When it comes to competition, there are a multitude of factors that all contribute to a competitor’s success. Usually, the engine is only a single factor in the equation. However, when it comes the LS vs. Coyote Supercharged Engine Shootout, the engine is the star of the show, and there are really three major factors which will come into play: Rules, Builders, and Strategy.
The rules, which we covered here, keep the playing field as level as possible for both of the platforms and builders.
The engine builder’s individual skills across the board will play a large part in the efficiency and ultimate longevity of the engines they produce.
The individual strategies of how to approach the established rules in order to maximize the strengths of their respective platforms will play a key part in the completion.
So, let’s get to know the builders, and the basic outline of their strategies.
Bryan Neelan – Late Model Engines
Late Model Engines specializes in Gen-III, -IV, and -V architecture small-block Chevrolet engines, and as such, were an obvious choice for Team LS. Led by owner Bryan Neelan, the shop has a list of accomplishments in the LS market longer than we have room to list here.
While LME focuses of the LS/LT platform, the venues in which their builds compete is quite diverse, ranging from eighth-mile drag racing to full-mile top-speed applications, along with drifting and road racing applications, as well as high-performance street cars. That diversity gives them the experience to know what works, where, and what doesn’t.
The core of LME’s strategy is big displacement. By using readily-available components which they have personally used in big-power applications, they are working the budget while aiming to take the peak and average power points.
Besides the range of applications, they also have extensive experience with different power adders. While the rules may confine the team to a centrifugal blower, that doesn’t mean the knowledge gleaned from other forms or power adding are lost on LME’s build.
“We’ll probably both be close in peak power, but if we have that big torque number too, that will really help us in the competition. We figured that if we build the largest engine we can, and we can win the overall power and torque number points, and the average power number, we’ll take the competition,” says Neelan. “If the horsepower-per-cubic inch was more heavily weighted in the competition, we would have looked at that more.”
Tim Eichorn – MPR Racing Engines
15 years ago, Tim Eichorn hung out his own shingle and opened up MPR Racing Engines. At the time, he was competing in the NMRA’s premier naturally-aspirated class, Hot Street, which featured max-effort small-block engines in what was considered to be like a mini-Pro Stock. Eichorn was also working as a tech inspector for the NMCA at the time.

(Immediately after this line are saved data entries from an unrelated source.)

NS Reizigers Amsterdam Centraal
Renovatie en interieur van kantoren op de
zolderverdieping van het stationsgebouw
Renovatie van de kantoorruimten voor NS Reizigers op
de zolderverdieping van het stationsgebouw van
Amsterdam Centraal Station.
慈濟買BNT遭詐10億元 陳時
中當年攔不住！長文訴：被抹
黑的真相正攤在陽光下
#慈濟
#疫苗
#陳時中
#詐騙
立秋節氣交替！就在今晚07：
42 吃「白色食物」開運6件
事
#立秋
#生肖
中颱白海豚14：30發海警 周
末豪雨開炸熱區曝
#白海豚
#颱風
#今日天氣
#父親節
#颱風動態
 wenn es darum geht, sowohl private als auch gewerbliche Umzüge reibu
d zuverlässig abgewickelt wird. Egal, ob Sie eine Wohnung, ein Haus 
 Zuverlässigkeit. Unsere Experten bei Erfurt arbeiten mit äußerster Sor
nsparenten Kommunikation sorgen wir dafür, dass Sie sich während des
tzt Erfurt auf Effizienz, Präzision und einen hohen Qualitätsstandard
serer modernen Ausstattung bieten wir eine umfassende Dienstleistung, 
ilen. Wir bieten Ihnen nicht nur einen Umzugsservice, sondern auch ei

Staying true to his roots, a large chunk of MPR Racing Engine’s clientele are drag racers. MPR’s customer list reads as a veritable who’s who of small-tire drag racing. Unlike LME, while MPR is known for their obvious Blue Oval leanings, MPR isn’t focused solely on the Coyote engine, with record-setting and championship-winning Windsors, Modulars, and even EcoBoosts with the MPR name on them.
MPR’s strategy is to push the small-cube combination to the mechanical limits of the engine. Darton sleeves are a key component in that strategy, even though the sleeves and the machine work to install them are taken out of the project’s budget.

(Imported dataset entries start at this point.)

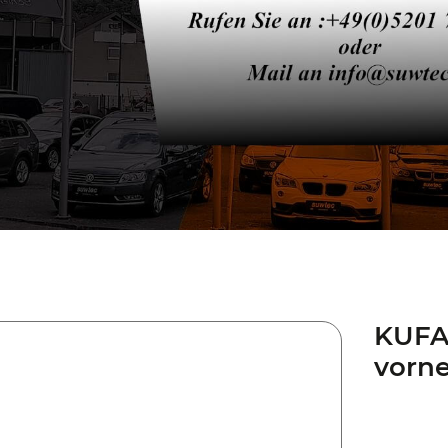
KUFA
vorne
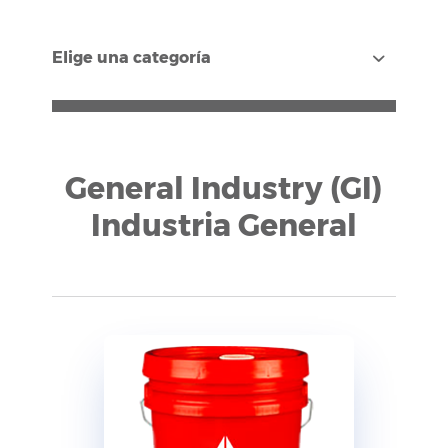
Elige una categoría
General Industry (GI)
Industria General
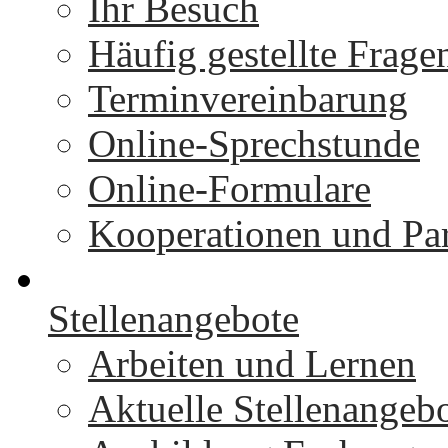
Ihr Besuch
Häufig gestellte Frage
Terminvereinbarung
Online-Sprechstunde
Online-Formulare
Kooperationen und Par
Stellenangebote
Arbeiten und Lernen
Aktuelle Stellenangeb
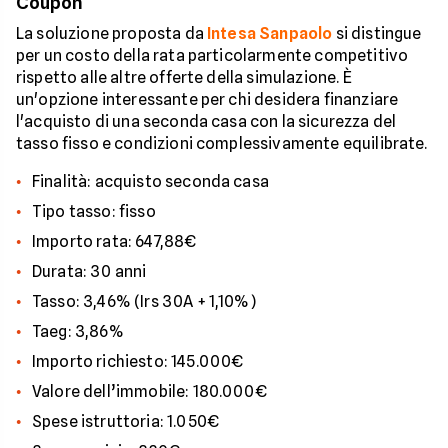
Coupon
La soluzione proposta da
Intesa Sanpaolo
si distingue
per un costo della rata particolarmente competitivo
rispetto alle altre offerte della simulazione. È
un'opzione interessante per chi desidera finanziare
l'acquisto di una seconda casa con la sicurezza del
tasso fisso e condizioni complessivamente equilibrate.
Finalità: acquisto seconda casa
Tipo tasso: fisso
Importo rata: 647,88€
Durata: 30 anni
Tasso: 3,46% (Irs 30A + 1,10%)
Taeg: 3,86%
Importo richiesto: 145.000€
Valore dell’immobile: 180.000€
Spese istruttoria: 1.050€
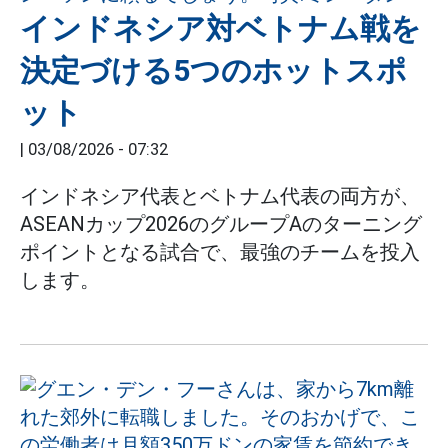
インドネシア対ベトナム戦を
決定づける5つのホットスポ
ット
|
03/08/2026 - 07:32
インドネシア代表とベトナム代表の両方が、
ASEANカップ2026のグループAのターニング
ポイントとなる試合で、最強のチームを投入
します。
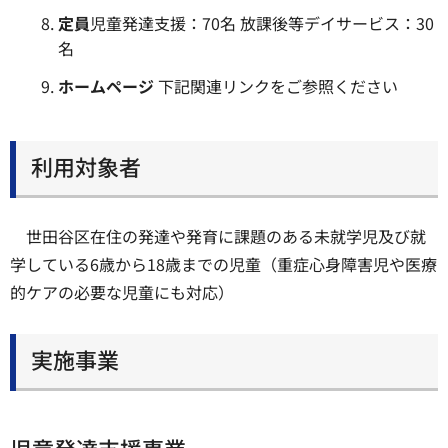
定員
児童発達支援：70名 放課後等デイサービス：30
名
ホームページ
下記関連リンクをご参照ください
利用対象者
世田谷区在住の発達や発育に課題のある未就学児及び就
学している6歳から18歳までの児童（重症心身障害児や医療
的ケアの必要な児童にも対応）
実施事業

With such a variety of experience, along with some killer Coyotes under his belt in the last few years, Eichorn was an easy choice when it came to building the second-generation Coyote engine for the shootout. While the Coyote from the first shootout wasn’t really much more than a truck engine with off-the-shelf cams, this engine is a stout contender built for boost.
As the Coyote engine is going to be at a displacement disadvantage, Eichorn’s strategy is simple – build it to be as strong as possible and then cram as much boost as possible down it’s proverbial throat. “We’re looking at 13:1 compression, and everything the supercharger can put out,” says Eichorn. When asked about how much boost he’s planning on running, he responded simply, “All of it. It only has to last 5 pulls.”
So what we have on our hands is a David vs. Goliath showdown of displacements. Will the ProCharger be a replacement for displacement? Can MPR spin the Coyote hard enough and cram enough boost down its gullet to overcome an almost-30-percent larger engine? Or will the almost 100 extra cubic-inches of displacement from the pushrod engine, coupled with the supercharger be too much for the dual overhead cam mill?